Orris Ihloff Kline, of Lawrence, practices his paddling skills on dry land as he and other kids play in kayaks and canoes provided by Up a Creek Canoe and Kayak Rental during an Earth Day celebration Saturday at South Park. Various local businesses put on demonstrations and provided activities for kids and families around an Earth Day theme.

Earth Day isn’t until Monday, but the city observed the eco-friendly holiday early with an Earth Day Parade and Celebration on Saturday.

The celebrations, hosted by the Waste Reduction and Recycling department, were scheduled early because Earth Day fell on a weekday, and the city wanted to be sure city residents could attend.

“The goal and purpose is to celebrate Earth Day and let citizens know about services and products,” said Kathy Richardson, the city’s Waste Reduction and Recycling Operations supervisor.

KU Environs helped to host and organize the parade, which had Earth-themed floats as well as participants with signs promoting their environmental cause or organization. Some parade participants dressed in costume.

Stacey White was a member of the city’s Recycling and Resource Conservation Advisory Board in 2001 when the event was started. Thirteen years later, White still participates in the Earth Day parade. This year she and her family dressed in giraffe headgear.

“It’s our family tradition, and every year we have different animal themes,” she said.

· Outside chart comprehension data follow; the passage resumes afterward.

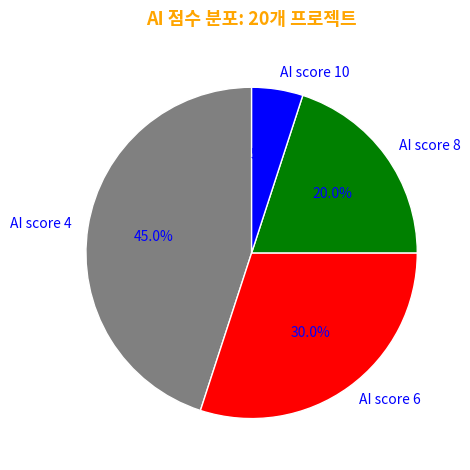

Which category has the smallest portion of the pie?

AI score 10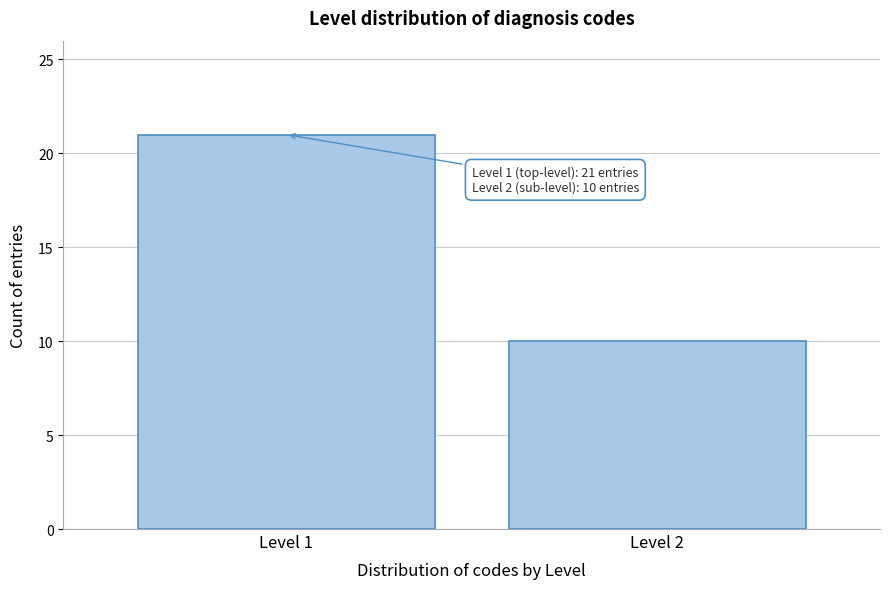

Reading left to right, transcribe all the data shown in this chart.

21	10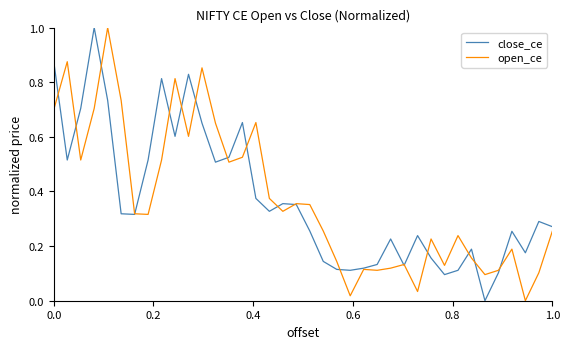

What is the greatest value displayed?

1.0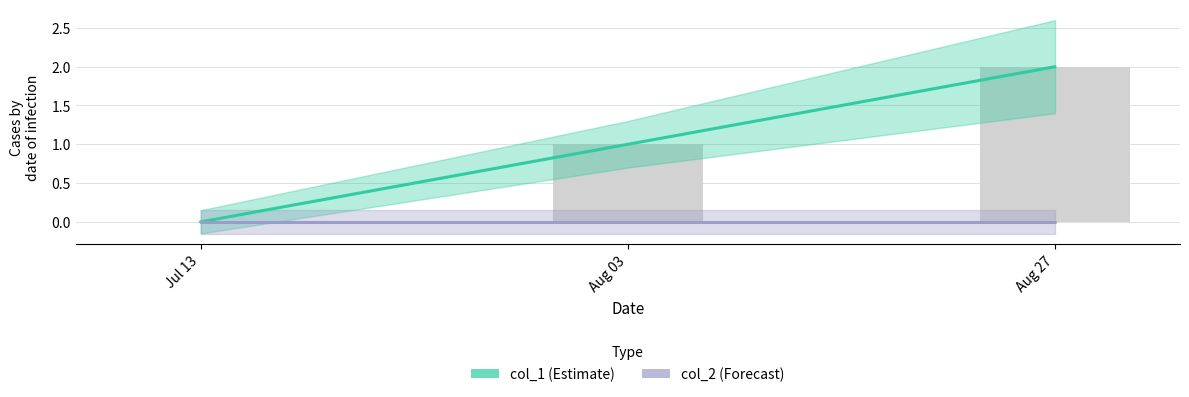

The value at Aug 27 is 1. True or false?

False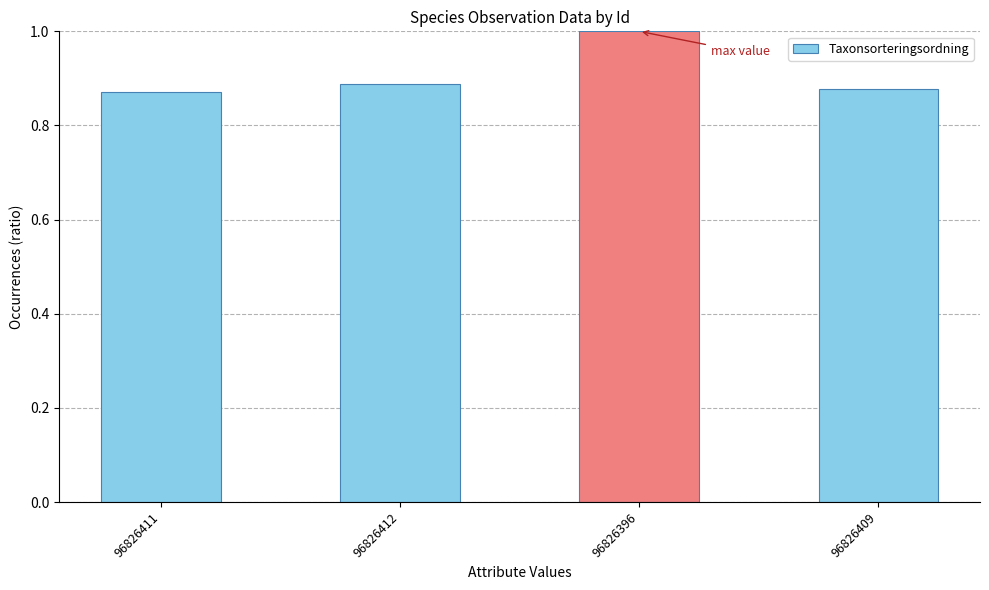

What is the greatest value displayed?

1.0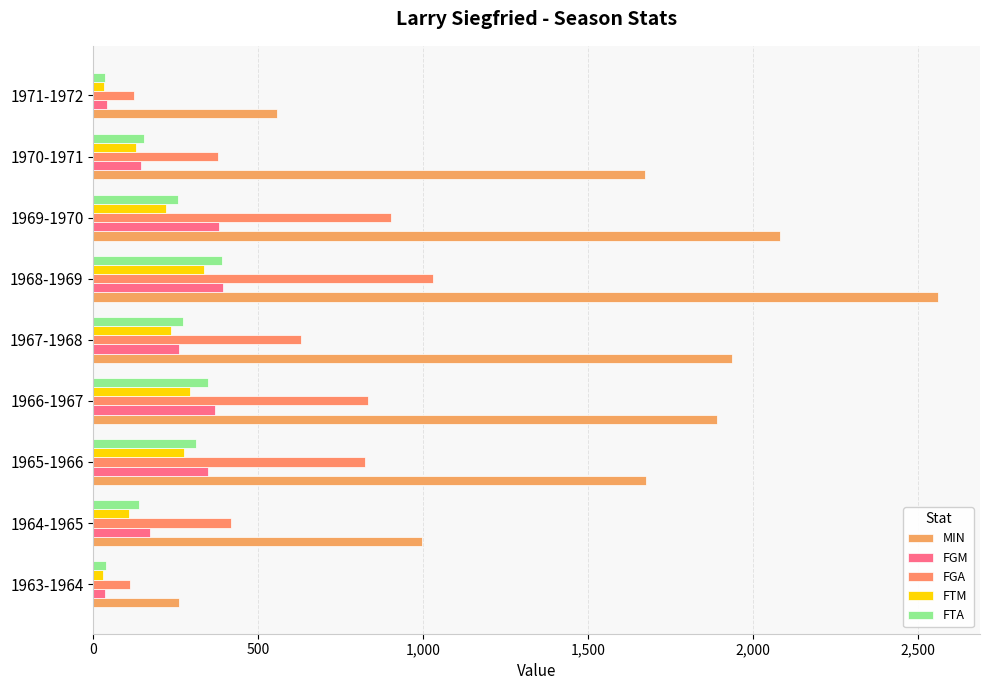

At how many categories does at least one series exceed 679?

7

The parade began in Watson Park and ended at South Park, where the fair with exhibitors, food and music was located. More than 50 exhibitors promoting waste reduction, recycling, energy conservation, wildlife and habitat preservation and other environmental issues had tables at the event to educate attendees.

“We try to encourage people to understand that every little thing makes an impact,” said Cassandra Ford, the city’s waste reduction and recycling specialist. “For the people that are here, we’re hoping they’ll find at least one thing that speaks to them, and that’s one step closer to the solution.”

One of the exhibitors with activities and giveaways was Dillons. The newest Dillons location in Lawrence, 1740 Massachusetts St., is the first documented zero-waste store in Dillons and Kroger history. Members of the Dillons staff handed out cookies, painted children’s faces and had activities like sorting recyclables and planting seeds at their table.

Seth Naumann, Dillons assistant manager at the Massachusetts Street location, said the store wanted to participate in the celebration because the environment is so important to them.

“It’s our home, it’s everyone’s home, and we have to take care of it,” Ford said.